**SUPPLIED TEXT**
*** Block opens ***

After you deploy a cluster that has the cloud-native AI component set installed, you can allocate cluster resources and view resource usage based on multiple dimensions. This helps you optimize the utilization of cluster resources. This topic describes basic O&M operations that you can perform on the cloud-native component set. For example, you can install the cloud-native AI component set, view resources dashboards, and manage users and quotas.

Background information

After you deploy a cluster that has the cloud-native AI component set installed, you can allocate cluster resources and view resource usage based on multiple dimensions. This helps you optimize the utilization of cluster resources.

If a cluster is used by multiple users, you must allocate a fixed amount of resources to each user in case the users compete for resources. The traditional method is to use Kubernetes resource quotas to allocate a fixed amount of resources to each user. However, the resource utilization varies by user groups. To improve the overall utilization of cluster resources, you can allow the users to share resources after you allocate cluster resources to them.

The following figure shows the organizational structure of an enterprise. You can set elastic quotas at different levels based on your business requirements. Each leaf node in the figure corresponds to a user group. To manage permissions and quotas separately, you can add users in a user group to one or more namespaces, and assign different roles to the users. This way, resources can be shared across user groups and users in the same user group can be isolated.

orgchart

Prerequisites

  • A Container Service for Kubernetes (ACK) Pro cluster is created. Make sure that Monitoring Agents and Log Service are enabled on the Component Configurations wizard page when you create the cluster. For more information, see Create a professional managed Kubernetes cluster.
  • The Kubernetes version of the cluster is 1.18 or later.

Tasks

This topic describes how to complete the following tasks:
  • Install the cloud-native AI component set.
  • View resource dashboards.
  • Set resource quotas by user groups.
  • Manage users and user groups.
  • Use idle resources to submit more workloads after the minimum amount of resources for each user is exhausted.
  • Set the maximum amount of resources for each user.
  • Set the minimum amount of resources for each user.

Step 1: Install the cloud-native AI component set

The cloud-native AI component set consists of components for task elasticity, data acceleration, AI task scheduling, AI task lifecycle management, AI Dashboard, and AI Developer Console. You can install the components based on your business requirements.

*** Block closes ***

**PROMPT A**
Restate word for word the passage of the page on the cloud-native AI component set between "This topic describes how" and "user is exhausted.", inclusive.

**DATASET**
*** Block opens ***

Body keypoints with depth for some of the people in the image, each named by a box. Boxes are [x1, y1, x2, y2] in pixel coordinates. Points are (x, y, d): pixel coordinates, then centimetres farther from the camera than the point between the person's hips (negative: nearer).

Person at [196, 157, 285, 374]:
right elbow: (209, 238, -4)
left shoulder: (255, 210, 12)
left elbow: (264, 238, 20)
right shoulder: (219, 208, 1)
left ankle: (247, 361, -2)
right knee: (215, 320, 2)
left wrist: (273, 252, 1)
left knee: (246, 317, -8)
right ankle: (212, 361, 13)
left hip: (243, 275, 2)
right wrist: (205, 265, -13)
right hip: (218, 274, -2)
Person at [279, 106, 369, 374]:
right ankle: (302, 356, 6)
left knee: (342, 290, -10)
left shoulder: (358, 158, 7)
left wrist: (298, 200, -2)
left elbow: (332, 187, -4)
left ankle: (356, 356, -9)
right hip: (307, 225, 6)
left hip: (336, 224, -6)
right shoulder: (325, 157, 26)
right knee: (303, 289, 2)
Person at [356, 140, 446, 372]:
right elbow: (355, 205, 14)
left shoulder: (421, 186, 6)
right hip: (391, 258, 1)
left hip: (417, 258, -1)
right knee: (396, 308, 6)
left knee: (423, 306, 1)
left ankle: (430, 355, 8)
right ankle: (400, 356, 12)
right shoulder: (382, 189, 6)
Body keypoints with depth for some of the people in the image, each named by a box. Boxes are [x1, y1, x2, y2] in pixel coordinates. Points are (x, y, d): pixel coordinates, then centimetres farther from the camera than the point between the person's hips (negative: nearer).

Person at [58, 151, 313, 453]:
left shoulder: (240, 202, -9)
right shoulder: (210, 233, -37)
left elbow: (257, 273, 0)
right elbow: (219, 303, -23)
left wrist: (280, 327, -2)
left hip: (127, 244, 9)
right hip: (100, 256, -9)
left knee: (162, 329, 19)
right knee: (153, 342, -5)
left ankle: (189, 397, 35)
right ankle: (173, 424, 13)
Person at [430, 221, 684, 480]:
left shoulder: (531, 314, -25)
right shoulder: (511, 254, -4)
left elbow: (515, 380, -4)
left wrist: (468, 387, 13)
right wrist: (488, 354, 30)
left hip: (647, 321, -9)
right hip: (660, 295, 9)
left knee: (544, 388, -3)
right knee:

*** Block closes ***

**PROMPT B**
Transcribe the rows between the line holding "left ankle: (189, 397, 35)" and the last line of the rows, inclusive, reproducing each character.

**EXERCISE ANSWER A**
This topic describes how to complete the following tasks:
  • Install the cloud-native AI component set.
  • View resource dashboards.
  • Set resource quotas by user groups.
  • Manage users and user groups.
  • Use idle resources to submit more workloads after the minimum amount of resources for each user is exhausted.

**EXERCISE ANSWER B**
left ankle: (189, 397, 35)
right ankle: (173, 424, 13)
Person at [430, 221, 684, 480]:
left shoulder: (531, 314, -25)
right shoulder: (511, 254, -4)
left elbow: (515, 380, -4)
left wrist: (468, 387, 13)
right wrist: (488, 354, 30)
left hip: (647, 321, -9)
right hip: (660, 295, 9)
left knee: (544, 388, -3)
right knee:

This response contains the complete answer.